Pharm Res. 2002 Aug;19(8):1123-9. doi: 10.1023/a:1019837923906.
Drug delivery to the central nervous system (CNS) is limited by the blood-brain barrier (BBB). Thus, a noninvasive and reversible method to enhance BBB permeation of drugs is highly desirable. In the present work, we studied if ultrasound-induced mild hyperthermia (USHT, 0.4 watts (W)/cm2 at 41 degrees C) can enhance drug absorption in BBB endothelial cells, and we elucidated the mechanism of USHT on cellular accumulation.

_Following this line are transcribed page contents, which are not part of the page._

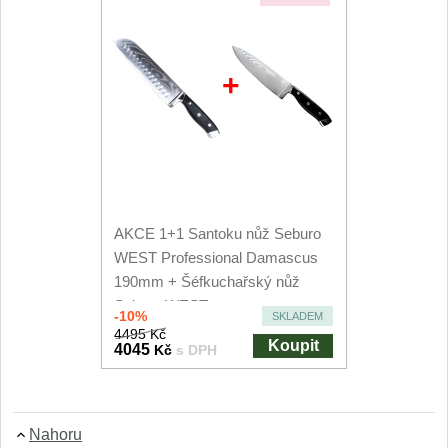
+
AKCE 1+1 Santoku nůž Seburo
WEST Professional Damascus
190mm + Šéfkuchařský nůž
Seburo WEST...
-10%
SKLADEM
4495 Kč
Koupit
4045
Kč
s DPH
Nahoru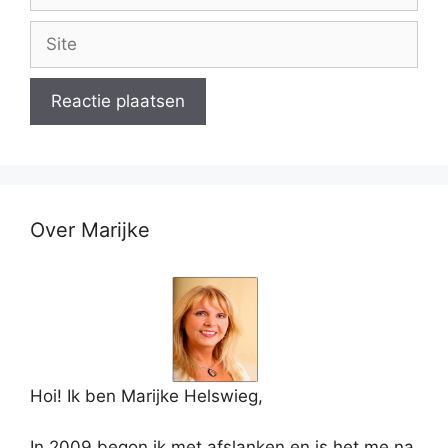
mail
Site
Over Marijke
Hoi! Ik ben Marijke Helswieg,
In 2009 begon ik met afslanken en is het me na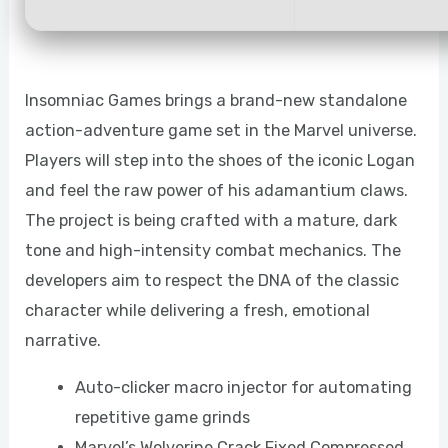
Insomniac Games brings a brand-new standalone
action-adventure game set in the Marvel universe.
Players will step into the shoes of the iconic Logan
and feel the raw power of his adamantium claws.
The project is being crafted with a mature, dark
tone and high-intensity combat mechanics. The
developers aim to respect the DNA of the classic
character while delivering a fresh, emotional
narrative.
Auto-clicker macro injector for automating
repetitive game grinds
Marvel’s Wolverine Crack Fixed Compressed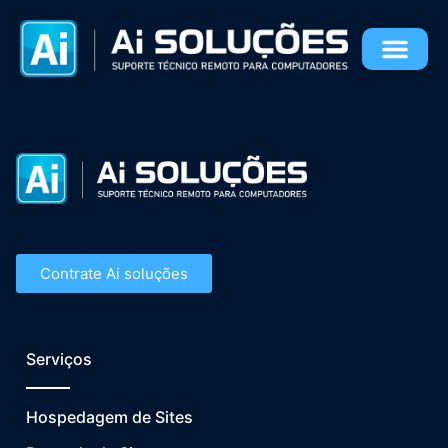
Arquivos
Contrate Ai soluções
Serviços
Hospedagem de Sites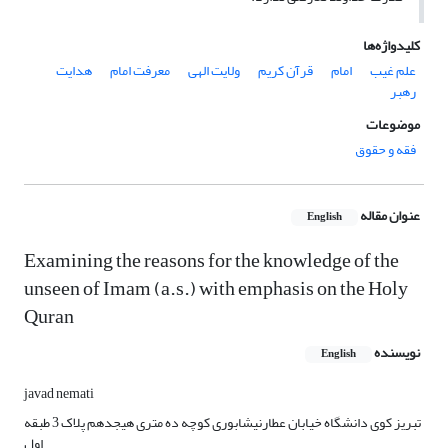
کلیدواژه‌ها
علم غیب
امام
قرآن کریم
ولایت الهی
معرفت امام
هدایت
رهبر
موضوعات
فقه و حقوق
عنوان مقاله
English
Examining the reasons for the knowledge of the
unseen of Imam (a.s.) with emphasis on the Holy
Quran
نویسنده
English
javad nemati
تبریز کوی دانشگاه خیابان عطارنیشابوری کوچه ده متری هیجدهم پلاک 3 طبقه
اول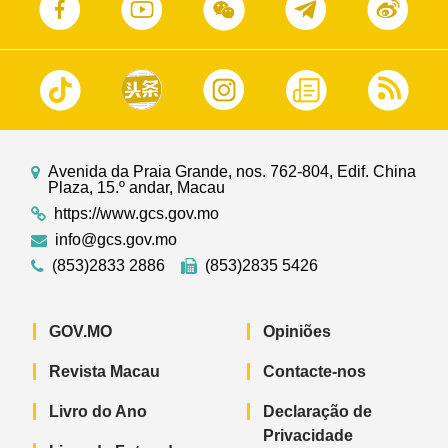
Avenida da Praia Grande, nos. 762-804, Edif. China
Plaza, 15.º andar, Macau
https://www.gcs.gov.mo
info@gcs.gov.mo
(853)2833 2886
(853)2835 5426
GOV.MO
Opiniões
Revista Macau
Contacte-nos
Livro do Ano
Declaração de
Privacidade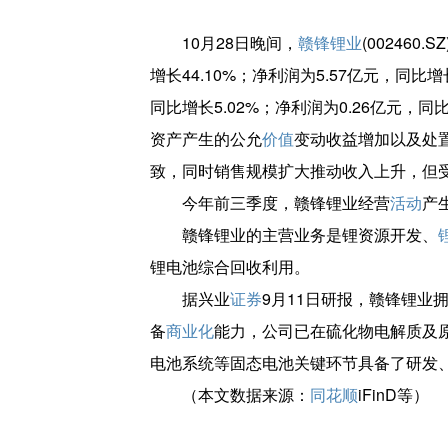
10月28日晚间，
赣锋锂业
(002460
增长44.10%；净利润为5.57亿元，同比增
同比增长5.02%；净利润为0.26亿元
资产产生的公允
价值
变动收益增加以及处
致，同时销售规模扩大推动收入上升，但
今年前三季度，赣锋锂业经营
活动
产
赣锋锂业的主营业务是锂资源开发、
锂电池综合回收利用。
据兴业
证券
9月11日研报，赣锋锂业
备
商业化
能力，公司已在硫化物电解质及
电池系统等固态电池关键环节具备了研发
（本文数据来源：
同花顺
iFinD等）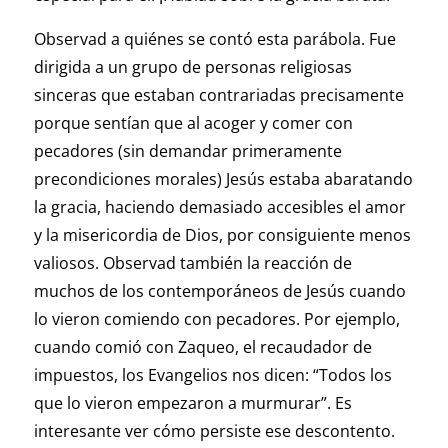
Observad a quiénes se contó esta parábola. Fue
dirigida a un grupo de personas religiosas
sinceras que estaban contrariadas precisamente
porque sentían que al acoger y comer con
pecadores (sin demandar primeramente
precondiciones morales) Jesús estaba abaratando
la gracia, haciendo demasiado accesibles el amor
y la misericordia de Dios, por consiguiente menos
valiosos. Observad también la reacción de
muchos de los contemporáneos de Jesús cuando
lo vieron comiendo con pecadores. Por ejemplo,
cuando comió con Zaqueo, el recaudador de
impuestos, los Evangelios nos dicen: “Todos los
que lo vieron empezaron a murmurar”. Es
interesante ver cómo persiste ese descontento.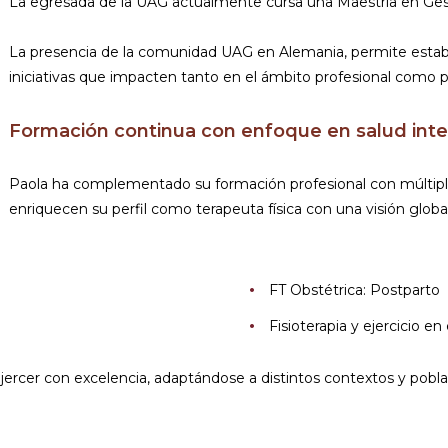
La egresada de la UAG actualmente cursa una Maestría en Gest
La presencia de la comunidad UAG en Alemania, permite estable
iniciativas que impacten tanto en el ámbito profesional como p
Formación continua con enfoque en salud inte
Paola ha complementado su formación profesional con múltiple
enriquecen su perfil como terapeuta física con una visión global
FT Obstétrica: Postparto
Fisioterapia y ejercicio e
ejercer con excelencia, adaptándose a distintos contextos y pobla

To accomplish these aims, we studied the effects of hyperthermia (41 degrees C), USHT, P-glycoprotein (P-gp) modulator (PSC 833), and combination of USHT and PSC 833 on accumulation of P-gp substrate (R123) and non-P-gp substrates (sucrose, 2-deoxyglucose, and antipyrine) in monolayers of primary bovine brain microvessel endothelial cells (BBMEC).
USHT, through its thermal effect, produces a significant (relative to controls; no USHT) and comparable increase in R123 accumulation with PSC 833. We also demonstrate that USHT increases permeability of hydrophobic (R123 and [14C]-antipyrine) and not hydrophilic molecules ([14C]-sucrose and 2-[3H]-deoxy-D-glucose). The enhanced permeability is reversible and size dependent, as USHT produces a much larger effect on cellular accumulation of [14C]-antitpyrine (molecular weight of 188 D) than that of R123 (molecular weight of 380.8 D). Although USHT increases membrane permeability, it did not affect P-gp activity or the activity of glucose transporters.
Our results point to the potential use of USHT as a reversible and noninvasive approach to increase BBB permeation of hydrophobic drugs, including P-gp-recognized substrates.